= Beginning of Section =
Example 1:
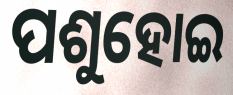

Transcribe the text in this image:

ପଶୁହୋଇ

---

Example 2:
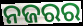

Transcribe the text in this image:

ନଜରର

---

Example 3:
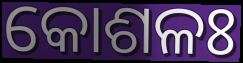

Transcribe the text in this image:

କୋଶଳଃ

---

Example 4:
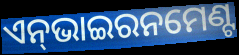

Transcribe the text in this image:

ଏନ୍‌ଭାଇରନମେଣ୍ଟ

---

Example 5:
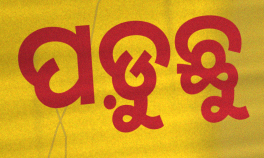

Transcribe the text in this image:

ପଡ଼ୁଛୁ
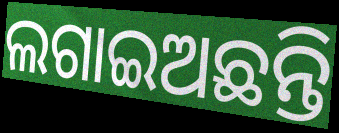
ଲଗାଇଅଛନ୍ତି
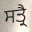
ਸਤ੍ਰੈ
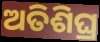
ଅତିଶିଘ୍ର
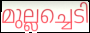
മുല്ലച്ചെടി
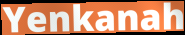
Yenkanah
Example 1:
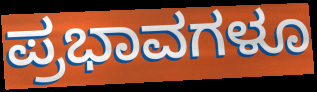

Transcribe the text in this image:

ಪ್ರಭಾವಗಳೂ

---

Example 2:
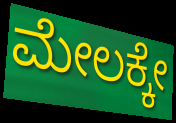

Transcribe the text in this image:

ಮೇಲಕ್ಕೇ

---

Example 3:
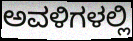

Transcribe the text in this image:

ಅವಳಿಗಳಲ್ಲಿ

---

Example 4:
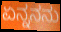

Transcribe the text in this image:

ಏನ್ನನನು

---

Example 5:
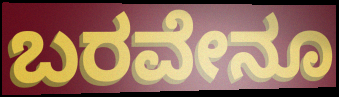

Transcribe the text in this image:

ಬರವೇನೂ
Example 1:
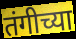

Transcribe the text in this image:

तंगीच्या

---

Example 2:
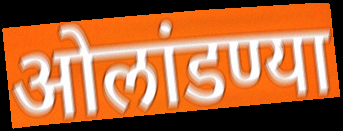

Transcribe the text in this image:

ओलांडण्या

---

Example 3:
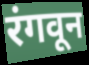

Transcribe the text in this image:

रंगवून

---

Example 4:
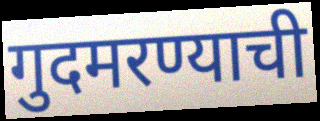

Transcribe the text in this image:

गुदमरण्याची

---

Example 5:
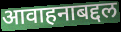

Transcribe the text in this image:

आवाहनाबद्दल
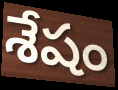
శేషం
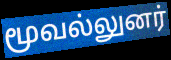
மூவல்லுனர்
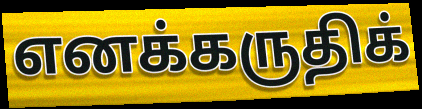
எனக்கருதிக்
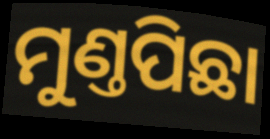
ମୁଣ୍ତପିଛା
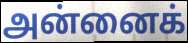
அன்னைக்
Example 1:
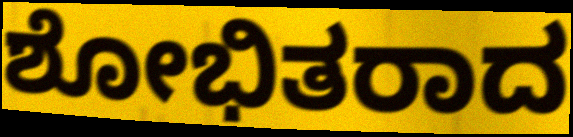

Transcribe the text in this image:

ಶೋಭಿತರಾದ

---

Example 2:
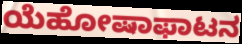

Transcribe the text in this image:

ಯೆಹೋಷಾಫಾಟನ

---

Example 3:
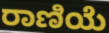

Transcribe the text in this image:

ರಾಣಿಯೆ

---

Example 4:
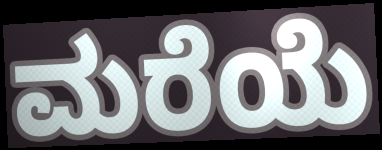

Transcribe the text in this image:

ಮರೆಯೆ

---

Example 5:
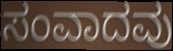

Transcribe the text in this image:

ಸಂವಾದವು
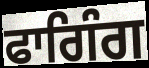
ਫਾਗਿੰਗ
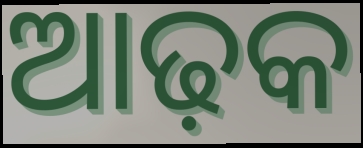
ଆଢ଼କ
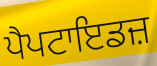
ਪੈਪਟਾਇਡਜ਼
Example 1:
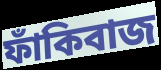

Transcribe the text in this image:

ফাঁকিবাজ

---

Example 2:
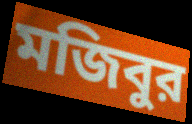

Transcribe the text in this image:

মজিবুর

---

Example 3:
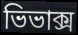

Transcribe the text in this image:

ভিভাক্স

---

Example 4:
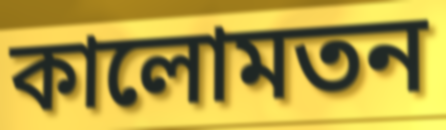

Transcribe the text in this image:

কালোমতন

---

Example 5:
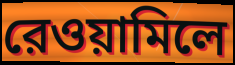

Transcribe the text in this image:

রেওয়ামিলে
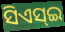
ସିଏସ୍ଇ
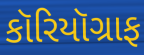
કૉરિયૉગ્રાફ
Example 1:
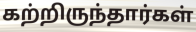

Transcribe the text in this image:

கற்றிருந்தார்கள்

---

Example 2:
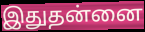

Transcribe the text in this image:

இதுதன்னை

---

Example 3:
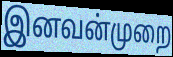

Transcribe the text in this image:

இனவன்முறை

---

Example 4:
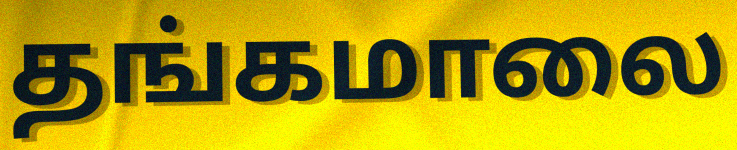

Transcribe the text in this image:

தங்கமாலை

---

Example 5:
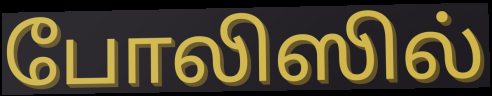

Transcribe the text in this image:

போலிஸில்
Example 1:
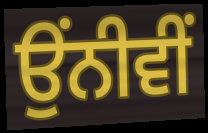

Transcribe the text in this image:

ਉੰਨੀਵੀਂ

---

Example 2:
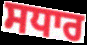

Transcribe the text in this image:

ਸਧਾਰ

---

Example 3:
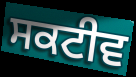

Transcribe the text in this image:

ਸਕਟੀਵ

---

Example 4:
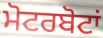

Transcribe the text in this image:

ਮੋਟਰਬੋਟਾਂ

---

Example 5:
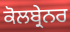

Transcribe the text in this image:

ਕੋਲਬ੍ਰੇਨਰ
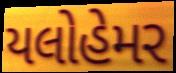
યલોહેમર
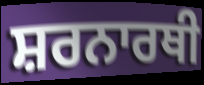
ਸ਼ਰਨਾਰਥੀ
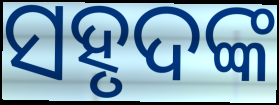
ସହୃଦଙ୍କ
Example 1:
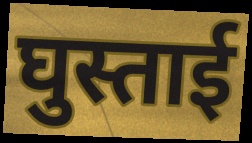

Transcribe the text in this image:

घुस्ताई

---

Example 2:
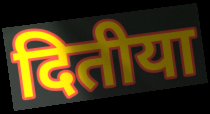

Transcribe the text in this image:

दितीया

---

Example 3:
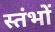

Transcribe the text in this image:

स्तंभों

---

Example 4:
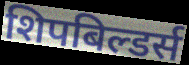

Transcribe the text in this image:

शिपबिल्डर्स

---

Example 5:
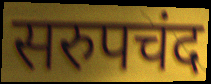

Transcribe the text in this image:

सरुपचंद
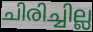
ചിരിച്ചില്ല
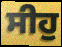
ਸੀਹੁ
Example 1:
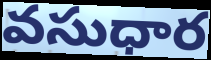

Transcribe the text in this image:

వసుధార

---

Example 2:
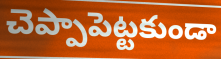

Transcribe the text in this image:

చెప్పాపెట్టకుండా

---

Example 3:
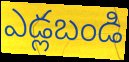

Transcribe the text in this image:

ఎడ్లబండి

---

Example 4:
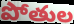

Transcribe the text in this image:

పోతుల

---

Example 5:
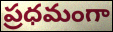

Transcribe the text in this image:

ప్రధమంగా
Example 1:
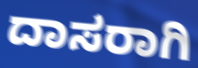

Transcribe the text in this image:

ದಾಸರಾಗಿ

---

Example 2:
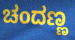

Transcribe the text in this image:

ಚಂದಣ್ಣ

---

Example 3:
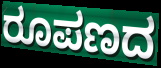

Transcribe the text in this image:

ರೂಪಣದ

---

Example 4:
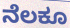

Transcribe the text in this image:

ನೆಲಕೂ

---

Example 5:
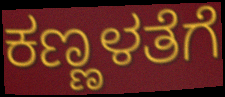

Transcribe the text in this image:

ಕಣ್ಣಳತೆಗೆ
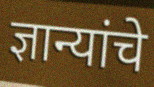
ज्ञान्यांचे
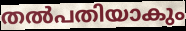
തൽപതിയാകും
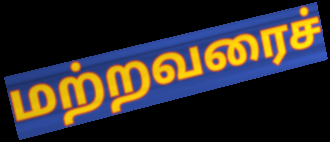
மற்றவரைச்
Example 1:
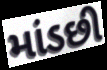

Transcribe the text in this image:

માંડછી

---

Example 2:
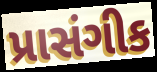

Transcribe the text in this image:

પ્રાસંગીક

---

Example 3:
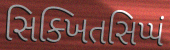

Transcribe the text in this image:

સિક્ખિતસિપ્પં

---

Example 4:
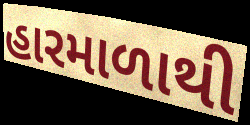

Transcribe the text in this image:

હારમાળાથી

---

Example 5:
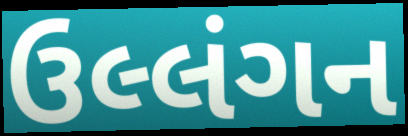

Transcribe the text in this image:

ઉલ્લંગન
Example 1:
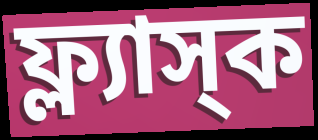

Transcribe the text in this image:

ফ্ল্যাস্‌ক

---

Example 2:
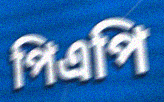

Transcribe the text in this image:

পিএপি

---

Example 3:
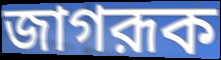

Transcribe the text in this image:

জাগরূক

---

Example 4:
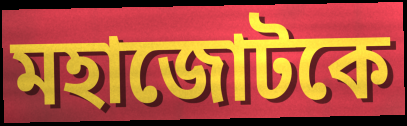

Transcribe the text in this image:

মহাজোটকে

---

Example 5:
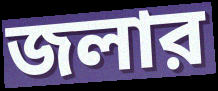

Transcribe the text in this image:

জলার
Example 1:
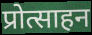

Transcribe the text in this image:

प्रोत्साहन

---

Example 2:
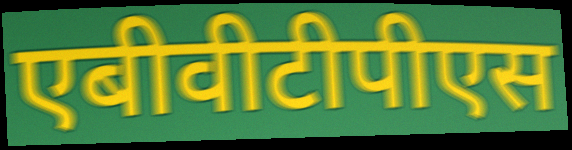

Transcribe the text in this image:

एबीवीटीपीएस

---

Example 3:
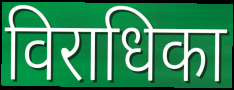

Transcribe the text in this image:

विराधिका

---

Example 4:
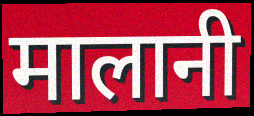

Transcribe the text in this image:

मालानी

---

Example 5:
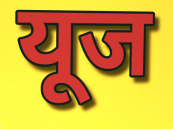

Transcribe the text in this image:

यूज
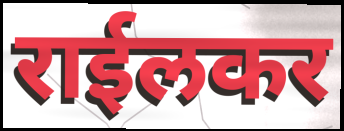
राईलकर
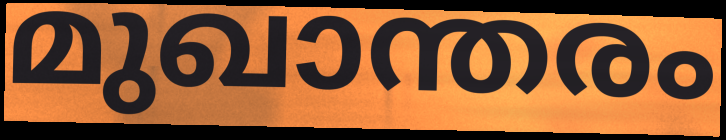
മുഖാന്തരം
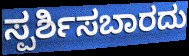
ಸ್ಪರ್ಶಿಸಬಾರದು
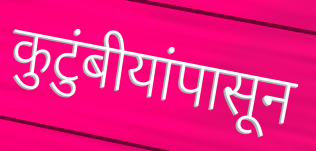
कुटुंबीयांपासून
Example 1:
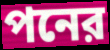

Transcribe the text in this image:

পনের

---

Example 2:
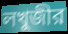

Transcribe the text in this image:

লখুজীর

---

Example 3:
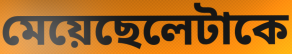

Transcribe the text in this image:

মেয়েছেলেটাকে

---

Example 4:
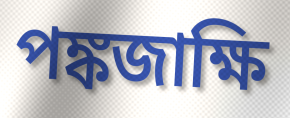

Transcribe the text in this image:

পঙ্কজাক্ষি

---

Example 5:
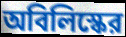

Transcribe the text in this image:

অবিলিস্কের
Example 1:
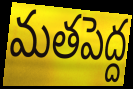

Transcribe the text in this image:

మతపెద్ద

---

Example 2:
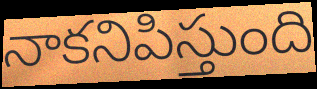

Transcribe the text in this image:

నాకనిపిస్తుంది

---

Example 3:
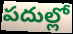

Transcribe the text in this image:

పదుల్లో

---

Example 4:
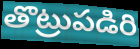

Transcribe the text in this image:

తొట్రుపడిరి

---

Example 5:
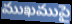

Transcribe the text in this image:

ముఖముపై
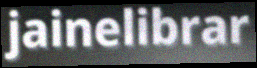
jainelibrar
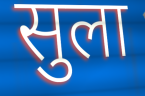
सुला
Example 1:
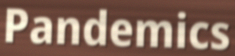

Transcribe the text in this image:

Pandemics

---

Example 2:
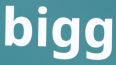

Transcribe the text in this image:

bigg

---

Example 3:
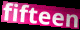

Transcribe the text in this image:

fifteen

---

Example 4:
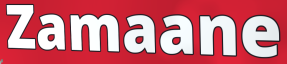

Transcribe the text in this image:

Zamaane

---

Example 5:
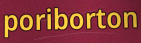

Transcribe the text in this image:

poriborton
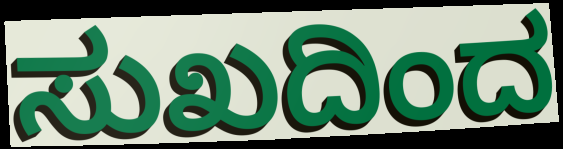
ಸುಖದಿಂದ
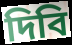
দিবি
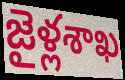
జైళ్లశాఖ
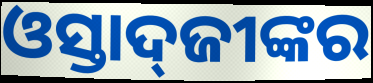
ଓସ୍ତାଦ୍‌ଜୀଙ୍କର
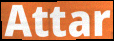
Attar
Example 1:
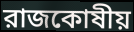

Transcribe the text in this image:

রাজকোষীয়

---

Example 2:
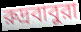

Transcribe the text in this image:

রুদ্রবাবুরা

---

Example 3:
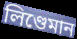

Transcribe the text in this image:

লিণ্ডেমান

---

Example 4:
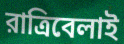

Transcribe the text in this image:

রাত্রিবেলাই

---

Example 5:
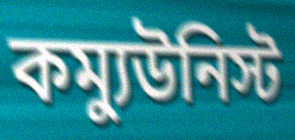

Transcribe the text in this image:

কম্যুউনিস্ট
= End of Section =
### Problem
Reproduce every record in full. Leave out the images.

### Solution to this task
Example 1:

Transcribe the text in this image:

ପଶୁହୋଇ

---

Example 2:

Transcribe the text in this image:

ନଜରର

---

Example 3:

Transcribe the text in this image:

କୋଶଳଃ

---

Example 4:

Transcribe the text in this image:

ଏନ୍‌ଭାଇରନମେଣ୍ଟ

---

Example 5:

Transcribe the text in this image:

ପଡ଼ୁଛୁ
ଲଗାଇଅଛନ୍ତି
ਸਤ੍ਰੈ
ଅତିଶିଘ୍ର
മുല്ലച്ചെടി
Yenkanah
Example 1:

Transcribe the text in this image:

ಪ್ರಭಾವಗಳೂ

---

Example 2:

Transcribe the text in this image:

ಮೇಲಕ್ಕೇ

---

Example 3:

Transcribe the text in this image:

ಅವಳಿಗಳಲ್ಲಿ

---

Example 4:

Transcribe the text in this image:

ಏನ್ನನನು

---

Example 5:

Transcribe the text in this image:

ಬರವೇನೂ
Example 1:

Transcribe the text in this image:

तंगीच्या

---

Example 2:

Transcribe the text in this image:

ओलांडण्या

---

Example 3:

Transcribe the text in this image:

रंगवून

---

Example 4:

Transcribe the text in this image:

गुदमरण्याची

---

Example 5:

Transcribe the text in this image:

आवाहनाबद्दल
శేషం
மூவல்லுனர்
எனக்கருதிக்
ମୁଣ୍ତପିଛା
அன்னைக்
Example 1:

Transcribe the text in this image:

ಶೋಭಿತರಾದ

---

Example 2:

Transcribe the text in this image:

ಯೆಹೋಷಾಫಾಟನ

---

Example 3:

Transcribe the text in this image:

ರಾಣಿಯೆ

---

Example 4:

Transcribe the text in this image:

ಮರೆಯೆ

---

Example 5:

Transcribe the text in this image:

ಸಂವಾದವು
ਫਾਗਿੰਗ
ଆଢ଼କ
ਪੈਪਟਾਇਡਜ਼
Example 1:

Transcribe the text in this image:

ফাঁকিবাজ

---

Example 2:

Transcribe the text in this image:

মজিবুর

---

Example 3:

Transcribe the text in this image:

ভিভাক্স

---

Example 4:

Transcribe the text in this image:

কালোমতন

---

Example 5:

Transcribe the text in this image:

রেওয়ামিলে
ସିଏସ୍ଇ
કૉરિયૉગ્રાફ
Example 1:

Transcribe the text in this image:

கற்றிருந்தார்கள்

---

Example 2:

Transcribe the text in this image:

இதுதன்னை

---

Example 3:

Transcribe the text in this image:

இனவன்முறை

---

Example 4:

Transcribe the text in this image:

தங்கமாலை

---

Example 5:

Transcribe the text in this image:

போலிஸில்
Example 1:

Transcribe the text in this image:

ਉੰਨੀਵੀਂ

---

Example 2:

Transcribe the text in this image:

ਸਧਾਰ

---

Example 3:

Transcribe the text in this image:

ਸਕਟੀਵ

---

Example 4:

Transcribe the text in this image:

ਮੋਟਰਬੋਟਾਂ

---

Example 5:

Transcribe the text in this image:

ਕੋਲਬ੍ਰੇਨਰ
યલોહેમર
ਸ਼ਰਨਾਰਥੀ
ସହୃଦଙ୍କ
Example 1:

Transcribe the text in this image:

घुस्ताई

---

Example 2:

Transcribe the text in this image:

दितीया

---

Example 3:

Transcribe the text in this image:

स्तंभों

---

Example 4:

Transcribe the text in this image:

शिपबिल्डर्स

---

Example 5:

Transcribe the text in this image:

सरुपचंद
ചിരിച്ചില്ല
ਸੀਹੁ
Example 1:

Transcribe the text in this image:

వసుధార

---

Example 2:

Transcribe the text in this image:

చెప్పాపెట్టకుండా

---

Example 3:

Transcribe the text in this image:

ఎడ్లబండి

---

Example 4:

Transcribe the text in this image:

పోతుల

---

Example 5:

Transcribe the text in this image:

ప్రధమంగా
Example 1:

Transcribe the text in this image:

ದಾಸರಾಗಿ

---

Example 2:

Transcribe the text in this image:

ಚಂದಣ್ಣ

---

Example 3:

Transcribe the text in this image:

ರೂಪಣದ

---

Example 4:

Transcribe the text in this image:

ನೆಲಕೂ

---

Example 5:

Transcribe the text in this image:

ಕಣ್ಣಳತೆಗೆ
ज्ञान्यांचे
തൽപതിയാകും
மற்றவரைச்
Example 1:

Transcribe the text in this image:

માંડછી

---

Example 2:

Transcribe the text in this image:

પ્રાસંગીક

---

Example 3:

Transcribe the text in this image:

સિક્ખિતસિપ્પં

---

Example 4:

Transcribe the text in this image:

હારમાળાથી

---

Example 5:

Transcribe the text in this image:

ઉલ્લંગન
Example 1:

Transcribe the text in this image:

ফ্ল্যাস্‌ক

---

Example 2:

Transcribe the text in this image:

পিএপি

---

Example 3:

Transcribe the text in this image:

জাগরূক

---

Example 4:

Transcribe the text in this image:

মহাজোটকে

---

Example 5:

Transcribe the text in this image:

জলার
Example 1:

Transcribe the text in this image:

प्रोत्साहन

---

Example 2:

Transcribe the text in this image:

एबीवीटीपीएस

---

Example 3:

Transcribe the text in this image:

विराधिका

---

Example 4:

Transcribe the text in this image:

मालानी

---

Example 5:

Transcribe the text in this image:

यूज
राईलकर
മുഖാന്തരം
ಸ್ಪರ್ಶಿಸಬಾರದು
कुटुंबीयांपासून
Example 1:

Transcribe the text in this image:

পনের

---

Example 2:

Transcribe the text in this image:

লখুজীর

---

Example 3:

Transcribe the text in this image:

মেয়েছেলেটাকে

---

Example 4:

Transcribe the text in this image:

পঙ্কজাক্ষি

---

Example 5:

Transcribe the text in this image:

অবিলিস্কের
Example 1:

Transcribe the text in this image:

మతపెద్ద

---

Example 2:

Transcribe the text in this image:

నాకనిపిస్తుంది

---

Example 3:

Transcribe the text in this image:

పదుల్లో

---

Example 4:

Transcribe the text in this image:

తొట్రుపడిరి

---

Example 5:

Transcribe the text in this image:

ముఖముపై
jainelibrar
सुला
Example 1:

Transcribe the text in this image:

Pandemics

---

Example 2:

Transcribe the text in this image:

bigg

---

Example 3:

Transcribe the text in this image:

fifteen

---

Example 4:

Transcribe the text in this image:

Zamaane

---

Example 5:

Transcribe the text in this image:

poriborton
ಸುಖದಿಂದ
দিবি
జైళ్లశాఖ
ଓସ୍ତାଦ୍‌ଜୀଙ୍କର
Attar
Example 1:

Transcribe the text in this image:

রাজকোষীয়

---

Example 2:

Transcribe the text in this image:

রুদ্রবাবুরা

---

Example 3:

Transcribe the text in this image:

লিণ্ডেমান

---

Example 4:

Transcribe the text in this image:

রাত্রিবেলাই

---

Example 5:

Transcribe the text in this image:

কম্যুউনিস্ট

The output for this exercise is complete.